▶ BRIEF
Match the word "Right". Return each line of the data below where it appears.

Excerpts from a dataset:
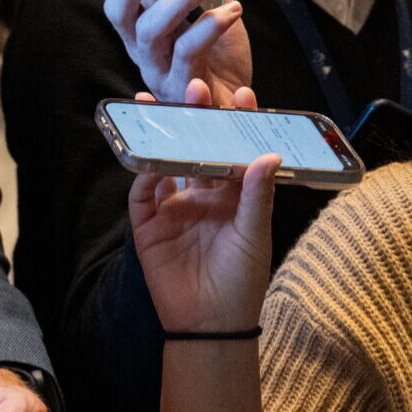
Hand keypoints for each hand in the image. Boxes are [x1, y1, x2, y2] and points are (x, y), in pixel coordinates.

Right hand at [88, 0, 249, 102]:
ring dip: (178, 0)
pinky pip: (187, 55)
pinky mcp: (181, 86)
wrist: (237, 97)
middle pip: (117, 10)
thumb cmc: (217, 49)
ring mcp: (157, 66)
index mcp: (137, 16)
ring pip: (150, 32)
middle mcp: (138, 41)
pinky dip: (209, 29)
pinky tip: (232, 10)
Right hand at [129, 91, 276, 333]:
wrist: (213, 323)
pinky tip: (148, 155)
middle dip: (194, 116)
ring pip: (164, 160)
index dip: (236, 121)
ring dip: (160, 133)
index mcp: (233, 194)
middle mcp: (202, 194)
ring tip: (153, 104)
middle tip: (193, 87)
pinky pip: (142, 192)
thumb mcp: (255, 233)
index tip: (241, 93)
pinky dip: (143, 171)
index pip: (234, 148)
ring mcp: (174, 207)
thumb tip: (269, 154)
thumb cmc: (242, 279)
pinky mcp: (149, 224)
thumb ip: (257, 194)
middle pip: (196, 146)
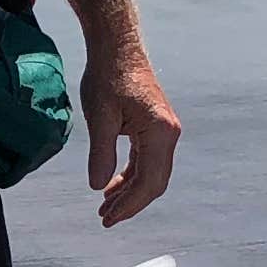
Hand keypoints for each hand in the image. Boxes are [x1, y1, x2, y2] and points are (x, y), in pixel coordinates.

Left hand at [82, 46, 179, 225]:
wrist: (118, 47)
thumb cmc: (109, 75)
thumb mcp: (99, 117)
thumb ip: (101, 154)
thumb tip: (98, 186)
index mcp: (159, 132)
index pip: (149, 181)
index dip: (130, 205)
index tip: (109, 218)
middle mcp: (168, 134)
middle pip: (154, 182)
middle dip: (130, 203)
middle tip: (105, 219)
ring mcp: (164, 131)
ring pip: (151, 173)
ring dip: (129, 192)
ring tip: (106, 207)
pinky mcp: (155, 128)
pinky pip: (146, 160)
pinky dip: (130, 176)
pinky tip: (111, 186)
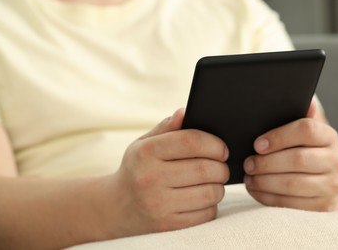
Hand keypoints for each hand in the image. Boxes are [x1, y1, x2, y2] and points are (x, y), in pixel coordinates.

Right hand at [112, 109, 228, 235]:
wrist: (116, 207)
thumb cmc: (137, 168)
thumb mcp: (144, 144)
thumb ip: (166, 127)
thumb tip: (186, 112)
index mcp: (145, 153)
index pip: (191, 142)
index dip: (214, 143)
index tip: (221, 148)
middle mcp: (150, 179)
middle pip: (205, 169)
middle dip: (222, 167)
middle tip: (221, 165)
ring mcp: (158, 205)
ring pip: (210, 193)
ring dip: (219, 186)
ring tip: (212, 181)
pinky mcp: (168, 225)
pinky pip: (206, 214)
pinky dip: (211, 204)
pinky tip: (202, 198)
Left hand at [243, 100, 337, 211]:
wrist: (322, 181)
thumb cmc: (303, 150)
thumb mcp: (302, 132)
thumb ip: (298, 114)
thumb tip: (305, 97)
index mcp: (328, 136)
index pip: (306, 130)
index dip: (279, 136)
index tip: (257, 144)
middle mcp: (335, 160)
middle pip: (297, 159)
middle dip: (266, 163)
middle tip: (247, 163)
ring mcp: (331, 185)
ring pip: (292, 184)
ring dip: (264, 181)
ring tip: (248, 177)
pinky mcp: (322, 207)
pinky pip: (290, 204)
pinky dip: (267, 197)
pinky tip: (255, 189)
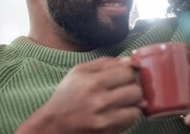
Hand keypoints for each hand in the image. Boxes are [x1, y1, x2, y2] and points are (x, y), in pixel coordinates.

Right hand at [15, 58, 142, 133]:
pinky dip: (128, 115)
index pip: (128, 73)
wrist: (53, 124)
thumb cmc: (67, 95)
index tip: (124, 76)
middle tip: (124, 90)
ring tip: (121, 102)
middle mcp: (99, 101)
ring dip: (132, 103)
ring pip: (136, 107)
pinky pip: (131, 120)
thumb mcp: (80, 71)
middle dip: (133, 88)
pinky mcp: (107, 131)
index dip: (129, 73)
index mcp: (92, 81)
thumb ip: (106, 63)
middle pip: (136, 90)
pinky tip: (118, 112)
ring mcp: (104, 118)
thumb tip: (132, 61)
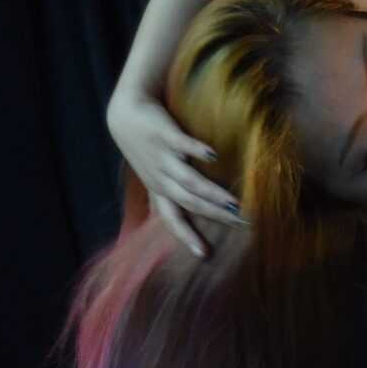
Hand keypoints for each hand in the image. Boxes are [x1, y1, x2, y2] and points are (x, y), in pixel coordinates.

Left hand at [106, 87, 242, 258]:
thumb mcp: (151, 175)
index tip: (204, 254)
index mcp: (159, 190)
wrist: (126, 113)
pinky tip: (213, 156)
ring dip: (212, 193)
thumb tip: (170, 221)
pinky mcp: (165, 135)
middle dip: (214, 215)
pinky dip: (197, 151)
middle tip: (240, 223)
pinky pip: (182, 144)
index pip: (172, 218)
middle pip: (189, 202)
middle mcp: (161, 178)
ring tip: (234, 203)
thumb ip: (162, 197)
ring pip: (189, 180)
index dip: (186, 236)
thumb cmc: (144, 147)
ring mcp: (163, 157)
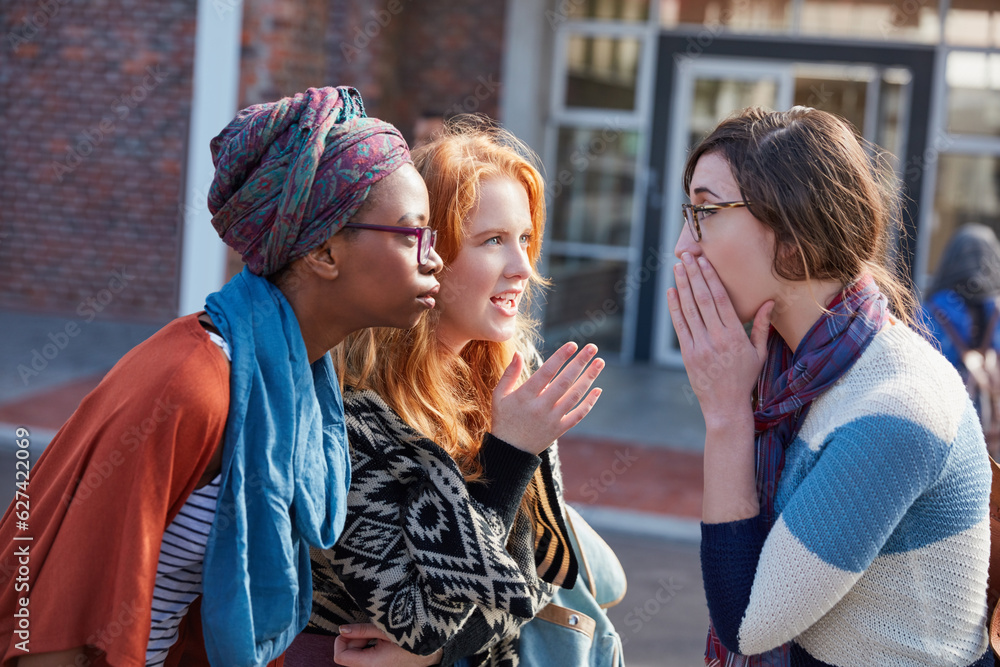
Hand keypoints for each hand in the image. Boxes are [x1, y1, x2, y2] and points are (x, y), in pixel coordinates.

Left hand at [335, 624, 441, 666]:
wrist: (432, 648)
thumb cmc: (411, 636)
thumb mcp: (385, 629)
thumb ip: (361, 630)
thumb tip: (342, 629)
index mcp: (372, 663)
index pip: (341, 657)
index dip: (340, 641)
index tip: (349, 630)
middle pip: (348, 656)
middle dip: (352, 640)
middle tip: (367, 629)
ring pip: (357, 657)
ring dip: (361, 643)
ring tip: (376, 632)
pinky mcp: (381, 666)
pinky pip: (366, 658)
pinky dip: (368, 647)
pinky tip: (380, 638)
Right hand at [491, 342, 603, 454]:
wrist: (510, 451)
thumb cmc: (504, 418)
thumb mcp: (499, 395)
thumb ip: (509, 373)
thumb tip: (518, 353)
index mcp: (525, 395)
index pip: (546, 372)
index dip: (560, 357)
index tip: (572, 345)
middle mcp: (541, 407)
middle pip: (565, 381)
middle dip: (580, 362)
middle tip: (592, 348)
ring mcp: (552, 419)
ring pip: (575, 395)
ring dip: (589, 378)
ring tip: (599, 362)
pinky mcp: (560, 429)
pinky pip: (578, 414)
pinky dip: (590, 402)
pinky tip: (598, 389)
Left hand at [667, 253, 772, 428]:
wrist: (725, 406)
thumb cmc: (745, 379)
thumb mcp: (759, 353)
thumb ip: (760, 326)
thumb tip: (768, 301)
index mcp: (735, 335)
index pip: (721, 299)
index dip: (711, 278)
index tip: (705, 261)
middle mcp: (716, 338)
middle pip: (703, 299)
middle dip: (694, 275)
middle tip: (686, 255)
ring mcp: (700, 345)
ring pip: (689, 309)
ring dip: (682, 286)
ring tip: (677, 267)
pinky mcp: (687, 353)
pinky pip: (680, 326)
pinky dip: (674, 308)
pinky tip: (671, 292)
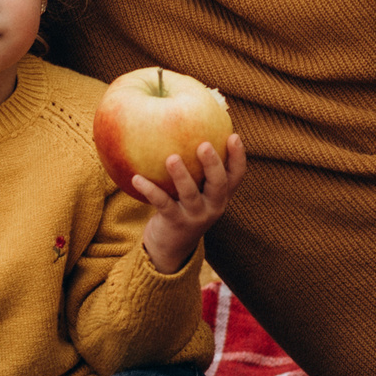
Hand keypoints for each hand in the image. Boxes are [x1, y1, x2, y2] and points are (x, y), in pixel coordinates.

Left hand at [135, 134, 246, 272]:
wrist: (171, 247)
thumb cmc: (182, 207)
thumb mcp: (194, 190)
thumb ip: (195, 168)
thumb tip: (181, 129)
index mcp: (221, 195)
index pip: (236, 175)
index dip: (238, 157)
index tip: (234, 136)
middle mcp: (213, 206)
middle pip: (219, 184)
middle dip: (213, 164)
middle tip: (204, 145)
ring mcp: (195, 216)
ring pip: (190, 194)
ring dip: (181, 175)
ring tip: (171, 158)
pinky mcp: (175, 223)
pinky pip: (163, 204)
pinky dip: (150, 190)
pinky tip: (136, 177)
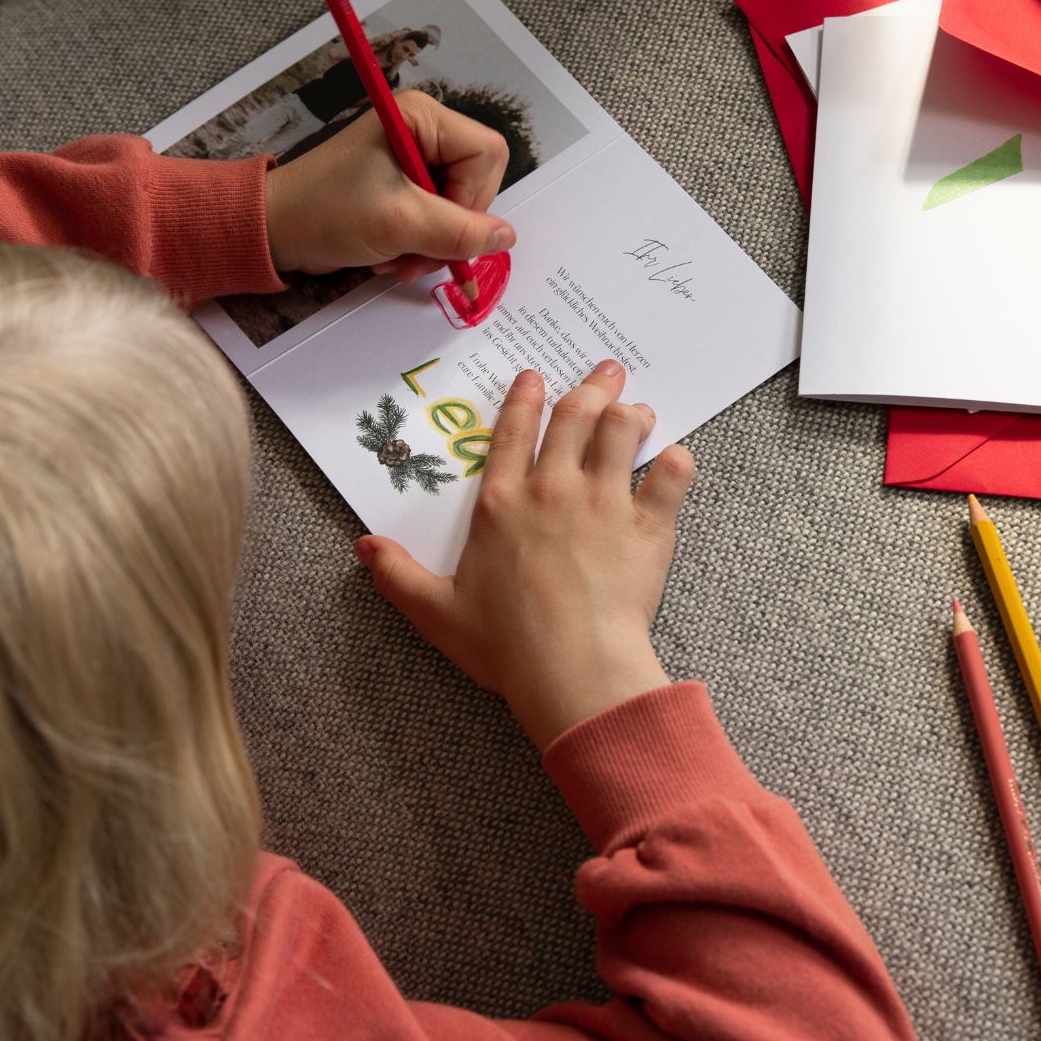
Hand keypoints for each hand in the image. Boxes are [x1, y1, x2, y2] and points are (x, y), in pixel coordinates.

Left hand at [263, 92, 512, 278]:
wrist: (272, 230)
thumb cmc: (327, 212)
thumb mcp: (400, 223)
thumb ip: (460, 232)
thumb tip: (508, 237)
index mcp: (422, 118)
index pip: (487, 154)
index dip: (474, 198)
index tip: (441, 227)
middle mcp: (423, 131)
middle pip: (477, 182)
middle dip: (452, 228)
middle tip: (419, 257)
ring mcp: (413, 159)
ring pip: (459, 206)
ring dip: (434, 243)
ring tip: (399, 262)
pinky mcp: (402, 186)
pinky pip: (437, 216)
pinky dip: (421, 243)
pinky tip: (393, 256)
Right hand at [358, 362, 694, 747]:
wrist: (573, 669)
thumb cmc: (506, 645)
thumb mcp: (436, 612)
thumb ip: (399, 575)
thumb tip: (364, 548)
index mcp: (502, 503)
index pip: (513, 432)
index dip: (524, 398)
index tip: (534, 376)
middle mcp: (554, 489)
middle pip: (574, 416)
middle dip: (592, 386)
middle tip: (607, 371)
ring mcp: (605, 501)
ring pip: (621, 431)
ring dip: (631, 414)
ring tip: (639, 410)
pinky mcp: (648, 525)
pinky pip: (671, 475)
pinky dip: (676, 462)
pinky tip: (674, 459)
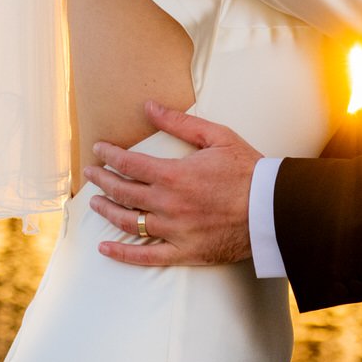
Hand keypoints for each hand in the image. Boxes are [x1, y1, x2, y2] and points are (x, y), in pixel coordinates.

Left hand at [85, 100, 260, 266]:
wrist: (272, 209)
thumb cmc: (247, 169)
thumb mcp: (217, 136)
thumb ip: (179, 122)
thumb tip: (149, 106)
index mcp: (173, 174)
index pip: (129, 163)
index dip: (109, 155)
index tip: (98, 150)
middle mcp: (168, 204)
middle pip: (123, 192)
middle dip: (102, 180)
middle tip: (89, 173)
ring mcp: (173, 230)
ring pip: (128, 222)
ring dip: (107, 211)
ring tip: (95, 203)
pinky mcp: (183, 252)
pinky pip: (146, 256)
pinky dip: (122, 253)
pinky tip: (105, 248)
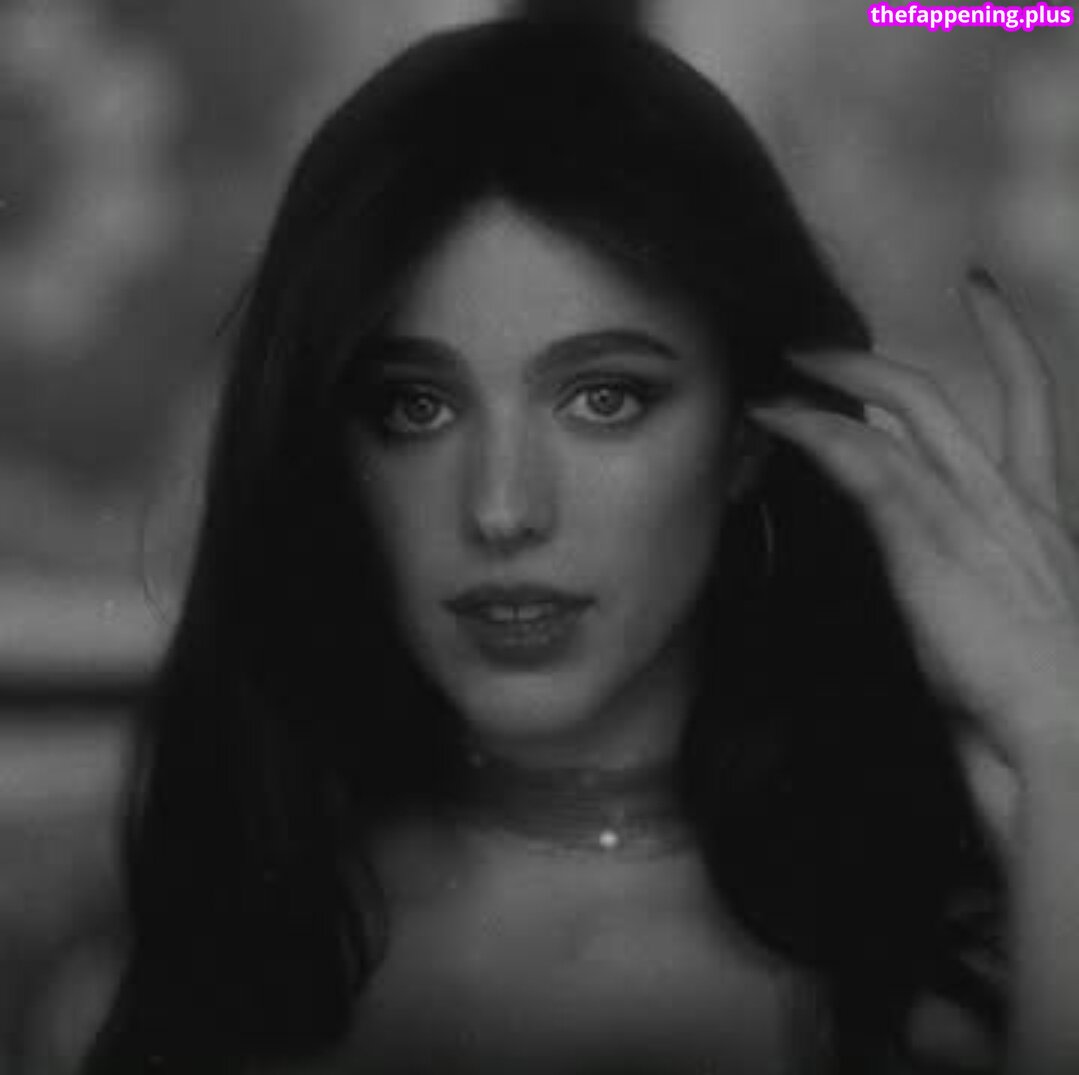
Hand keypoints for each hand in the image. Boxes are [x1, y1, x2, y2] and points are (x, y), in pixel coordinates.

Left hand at [750, 268, 1078, 847]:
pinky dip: (817, 430)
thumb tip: (960, 579)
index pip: (1029, 403)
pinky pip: (868, 461)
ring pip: (906, 412)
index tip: (980, 294)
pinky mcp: (930, 540)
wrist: (1065, 739)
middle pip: (948, 396)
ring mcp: (971, 513)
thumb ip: (992, 581)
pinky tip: (776, 415)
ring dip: (838, 382)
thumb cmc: (1042, 701)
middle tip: (822, 344)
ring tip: (784, 371)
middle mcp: (1009, 498)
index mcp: (1041, 515)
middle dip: (880, 361)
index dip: (1006, 341)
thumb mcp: (1021, 622)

▶ ANSWER SPACE
Right hand at [88, 0, 249, 102]:
Right hand at [129, 91, 276, 333]:
Right hand at [112, 109, 228, 235]:
Right hand at [15, 58, 142, 133]:
Right hand at [491, 342, 603, 454]:
Right hand at [358, 362, 694, 747]:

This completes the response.